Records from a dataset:
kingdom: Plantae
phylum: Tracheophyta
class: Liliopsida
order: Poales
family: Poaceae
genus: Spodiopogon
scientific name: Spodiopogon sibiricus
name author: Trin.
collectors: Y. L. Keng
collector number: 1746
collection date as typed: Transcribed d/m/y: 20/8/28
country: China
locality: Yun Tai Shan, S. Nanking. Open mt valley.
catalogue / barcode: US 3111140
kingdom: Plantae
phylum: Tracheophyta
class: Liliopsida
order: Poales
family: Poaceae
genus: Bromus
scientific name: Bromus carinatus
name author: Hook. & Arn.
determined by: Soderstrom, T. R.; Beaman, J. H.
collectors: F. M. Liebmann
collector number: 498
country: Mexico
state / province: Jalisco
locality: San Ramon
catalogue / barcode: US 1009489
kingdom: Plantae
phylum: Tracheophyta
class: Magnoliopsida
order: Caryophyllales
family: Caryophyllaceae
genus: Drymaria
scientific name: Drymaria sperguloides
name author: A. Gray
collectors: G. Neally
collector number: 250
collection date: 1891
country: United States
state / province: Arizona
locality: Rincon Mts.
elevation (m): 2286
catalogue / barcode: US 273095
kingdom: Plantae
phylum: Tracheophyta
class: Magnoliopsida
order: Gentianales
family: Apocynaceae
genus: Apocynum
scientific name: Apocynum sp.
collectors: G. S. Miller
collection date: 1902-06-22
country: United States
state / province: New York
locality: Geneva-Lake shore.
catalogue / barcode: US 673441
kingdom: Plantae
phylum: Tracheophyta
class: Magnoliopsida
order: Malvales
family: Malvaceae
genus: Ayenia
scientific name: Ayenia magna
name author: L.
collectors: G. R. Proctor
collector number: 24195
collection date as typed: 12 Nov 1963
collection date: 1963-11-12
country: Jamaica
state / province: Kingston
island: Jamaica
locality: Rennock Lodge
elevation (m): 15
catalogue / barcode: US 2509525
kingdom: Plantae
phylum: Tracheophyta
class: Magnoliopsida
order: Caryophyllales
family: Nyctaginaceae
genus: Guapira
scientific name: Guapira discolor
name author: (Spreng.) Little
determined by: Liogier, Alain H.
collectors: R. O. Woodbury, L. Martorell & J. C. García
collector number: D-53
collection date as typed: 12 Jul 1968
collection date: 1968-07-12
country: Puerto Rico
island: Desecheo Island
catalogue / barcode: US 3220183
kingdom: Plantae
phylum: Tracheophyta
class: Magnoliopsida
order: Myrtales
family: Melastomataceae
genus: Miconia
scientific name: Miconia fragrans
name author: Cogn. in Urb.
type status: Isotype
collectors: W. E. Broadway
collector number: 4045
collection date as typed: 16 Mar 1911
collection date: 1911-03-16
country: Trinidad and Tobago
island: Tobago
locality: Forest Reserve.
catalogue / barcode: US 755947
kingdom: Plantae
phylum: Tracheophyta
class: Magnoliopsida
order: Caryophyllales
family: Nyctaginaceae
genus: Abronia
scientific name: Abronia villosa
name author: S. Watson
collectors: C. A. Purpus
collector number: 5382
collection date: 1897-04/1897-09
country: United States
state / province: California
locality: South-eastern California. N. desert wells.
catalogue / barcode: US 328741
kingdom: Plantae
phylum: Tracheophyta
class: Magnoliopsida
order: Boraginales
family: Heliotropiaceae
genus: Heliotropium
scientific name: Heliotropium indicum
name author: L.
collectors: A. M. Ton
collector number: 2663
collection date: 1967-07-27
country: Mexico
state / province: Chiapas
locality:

**Problem to solve:** Copy every row above without any change.

**Written solution:**
kingdom: Plantae
phylum: Tracheophyta
class: Liliopsida
order: Poales
family: Poaceae
genus: Spodiopogon
scientific name: Spodiopogon sibiricus
name author: Trin.
collectors: Y. L. Keng
collector number: 1746
collection date as typed: Transcribed d/m/y: 20/8/28
country: China
locality: Yun Tai Shan, S. Nanking. Open mt valley.
catalogue / barcode: US 3111140
kingdom: Plantae
phylum: Tracheophyta
class: Liliopsida
order: Poales
family: Poaceae
genus: Bromus
scientific name: Bromus carinatus
name author: Hook. & Arn.
determined by: Soderstrom, T. R.; Beaman, J. H.
collectors: F. M. Liebmann
collector number: 498
country: Mexico
state / province: Jalisco
locality: San Ramon
catalogue / barcode: US 1009489
kingdom: Plantae
phylum: Tracheophyta
class: Magnoliopsida
order: Caryophyllales
family: Caryophyllaceae
genus: Drymaria
scientific name: Drymaria sperguloides
name author: A. Gray
collectors: G. Neally
collector number: 250
collection date: 1891
country: United States
state / province: Arizona
locality: Rincon Mts.
elevation (m): 2286
catalogue / barcode: US 273095
kingdom: Plantae
phylum: Tracheophyta
class: Magnoliopsida
order: Gentianales
family: Apocynaceae
genus: Apocynum
scientific name: Apocynum sp.
collectors: G. S. Miller
collection date: 1902-06-22
country: United States
state / province: New York
locality: Geneva-Lake shore.
catalogue / barcode: US 673441
kingdom: Plantae
phylum: Tracheophyta
class: Magnoliopsida
order: Malvales
family: Malvaceae
genus: Ayenia
scientific name: Ayenia magna
name author: L.
collectors: G. R. Proctor
collector number: 24195
collection date as typed: 12 Nov 1963
collection date: 1963-11-12
country: Jamaica
state / province: Kingston
island: Jamaica
locality: Rennock Lodge
elevation (m): 15
catalogue / barcode: US 2509525
kingdom: Plantae
phylum: Tracheophyta
class: Magnoliopsida
order: Caryophyllales
family: Nyctaginaceae
genus: Guapira
scientific name: Guapira discolor
name author: (Spreng.) Little
determined by: Liogier, Alain H.
collectors: R. O. Woodbury, L. Martorell & J. C. García
collector number: D-53
collection date as typed: 12 Jul 1968
collection date: 1968-07-12
country: Puerto Rico
island: Desecheo Island
catalogue / barcode: US 3220183
kingdom: Plantae
phylum: Tracheophyta
class: Magnoliopsida
order: Myrtales
family: Melastomataceae
genus: Miconia
scientific name: Miconia fragrans
name author: Cogn. in Urb.
type status: Isotype
collectors: W. E. Broadway
collector number: 4045
collection date as typed: 16 Mar 1911
collection date: 1911-03-16
country: Trinidad and Tobago
island: Tobago
locality: Forest Reserve.
catalogue / barcode: US 755947
kingdom: Plantae
phylum: Tracheophyta
class: Magnoliopsida
order: Caryophyllales
family: Nyctaginaceae
genus: Abronia
scientific name: Abronia villosa
name author: S. Watson
collectors: C. A. Purpus
collector number: 5382
collection date: 1897-04/1897-09
country: United States
state / province: California
locality: South-eastern California. N. desert wells.
catalogue / barcode: US 328741
kingdom: Plantae
phylum: Tracheophyta
class: Magnoliopsida
order: Boraginales
family: Heliotropiaceae
genus: Heliotropium
scientific name: Heliotropium indicum
name author: L.
collectors: A. M. Ton
collector number: 2663
collection date: 1967-07-27
country: Mexico
state / province: Chiapas
locality:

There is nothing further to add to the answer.